VA: I always lean into dreams anyway – I write my dreams down, I try to interpret them. But, for me, the nightmare aspect of things has really intrigued me because I think I’m quite dismissive of nightmares. I go, “My god that was awful,” but then I don’t think about it. But, doing this, I’m more like, “It’s saying something, there’s a humanity there, what are those nightmares trying to tell me about my subconscious mind?”. So it’s made me think differently in relation to my nightmares.
Had you read any of the graphic novels before taking on the role? How did you approach them?
TS: It was in my head, Sandman. I knew the title – it was something I was familiar with, and what Morpheus looked like, but I hadn’t read it when the beginning of the casting process took place. But, for a number of reasons, the casting process took a long time: eight months. But I didn’t get the part and then get a box of comics and go “F*** I’ve got to read them” – I just got intrigued slowly about being a part of it, and read the first one. Then, as a fan of that first text, I just continued reading. I must have read all 2,000 pages of it seven times; I became obsessed with it. I genuinely believe it’s one of the most important pieces of literature over the last 30 years. The other thing that was beautiful about being able to immerse yourself in it is that it’s so rare, with a character, that you have this bible to return to – you can find the answers to any question you might have, and that’s just extraordinary. It was like Indiana Jones: you’d have a problem and you’d dive into the issues, searching the text for the answers.
What was most interesting about playing Lucienne? How did you see her relationship with Morpheus?
VA: I think, for me, what was interesting about Lucienne is that she is just so loyal, hardworking, wants the best for the realm and wants the best for Morpheus. That’s what is important to her. She knows in her mind every book that is written – and even unwritten – and she retains all this information; and I get asked a lot if she is upset that Morpheus comes back, and absolutely not. She is in service to The Dreaming and Morpheus. She understands how important his work is because The Dreaming is where we all go – we all dream. It’s for everyone, and it’s this place where you are completely free – your wildest fantasies and deepest desires in the darkness. It’s a sacred and incredible place and it needs to be protected. I loved playing her.
The characters are almost based on abstract ideas or concepts, as opposed to concrete roles in the real world. Was that harder to play?
TS: It’s harder to get your head around it if you think of it in an abstract context – you have to put the character in the situ of reality. It’s hard, though, to think about how a being like this might behave. The Master of Dreams certainly does have an abstract quality to it; he understands how all of us feel because if you know how everyone dreams, you know who everyone is. So that allowed me to consider him an extraordinarily empathetic character. And, also, if you have that responsibility to retain the stability of everyone’s subconscious, you need to have a rigour and a discipline to hold it altogether.

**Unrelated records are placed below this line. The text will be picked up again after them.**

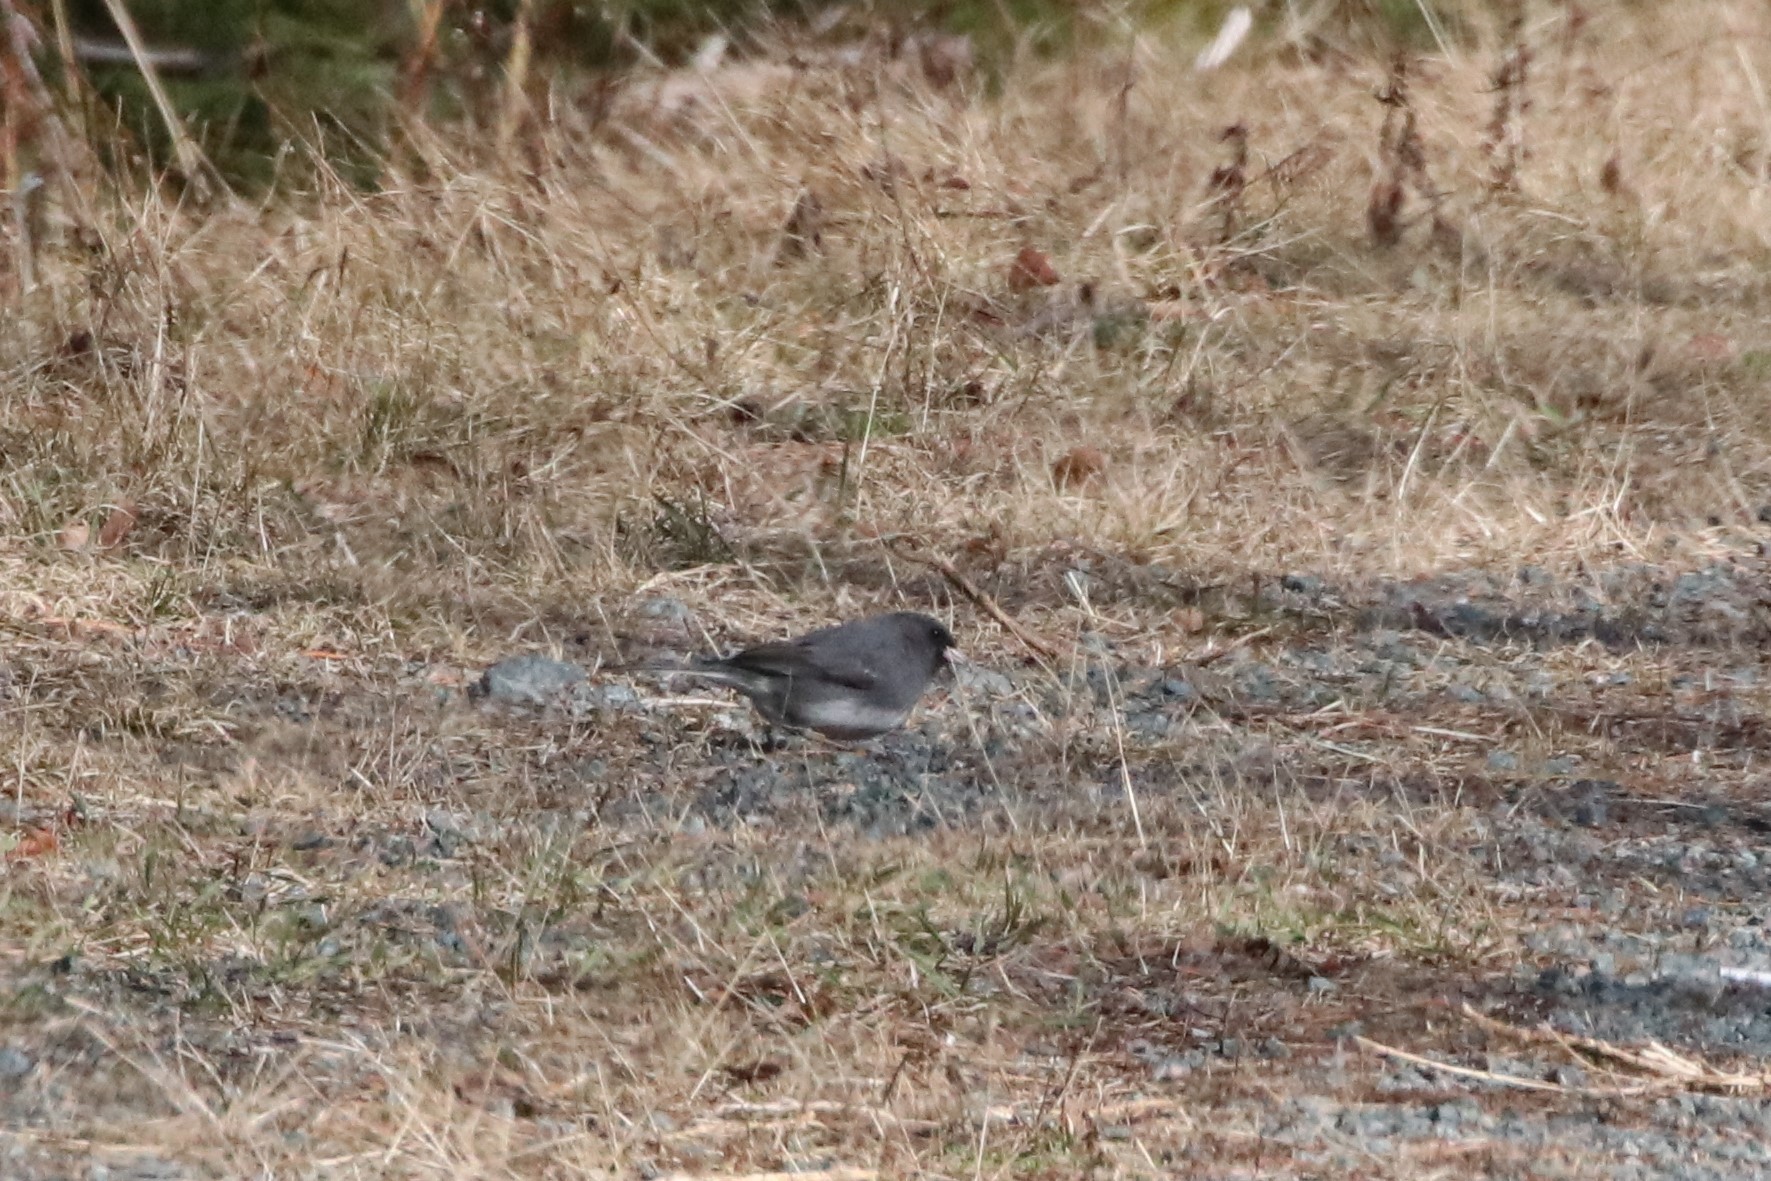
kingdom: Animalia
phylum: Chordata
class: Aves
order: Passeriformes
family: Passerellidae
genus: Junco
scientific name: Junco hyemalis
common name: Dark-eyed junco
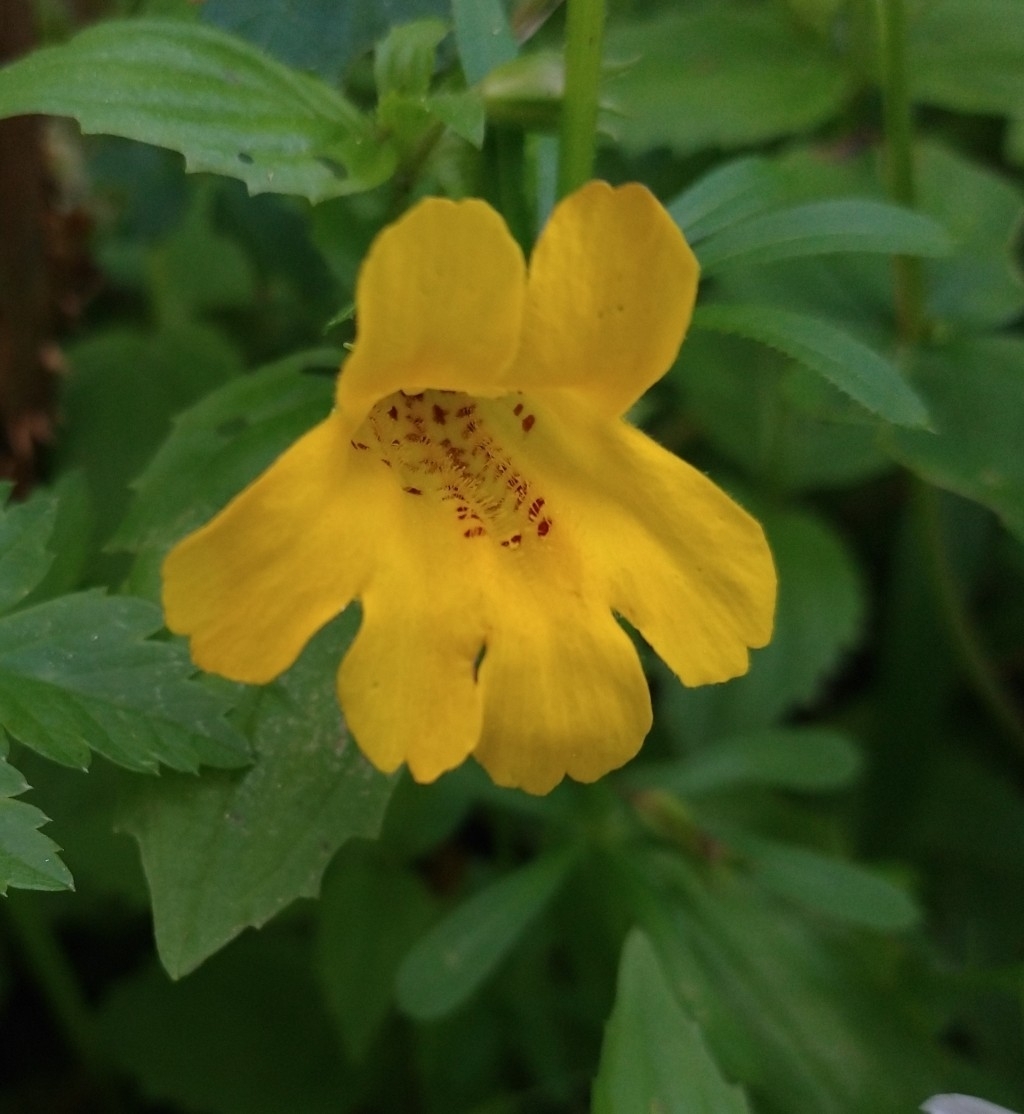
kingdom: Plantae
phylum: Tracheophyta
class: Magnoliopsida
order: Lamiales
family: Phrymaceae
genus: Erythranthe
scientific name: Erythranthe dentata
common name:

So I think that’s someone who represses his feelings – because if he didn’t it would have catastrophic consequences. There’s a way to get into it, if you think about it carefully.
VA: For me, it was that I believe in this world – Lucienne is the librarian of The Dreaming, because when you’re in production, what’s beautiful about Neil’s work is that it’s about humanity and it’s based on the human condition. It’s the gravitas that you give it. We have a realm where we all go – it doesn’t discriminate. The show makes you question, think about things and look into yourself. It speaks to you.
The Sandman is released on Netflix on 5th August 2022.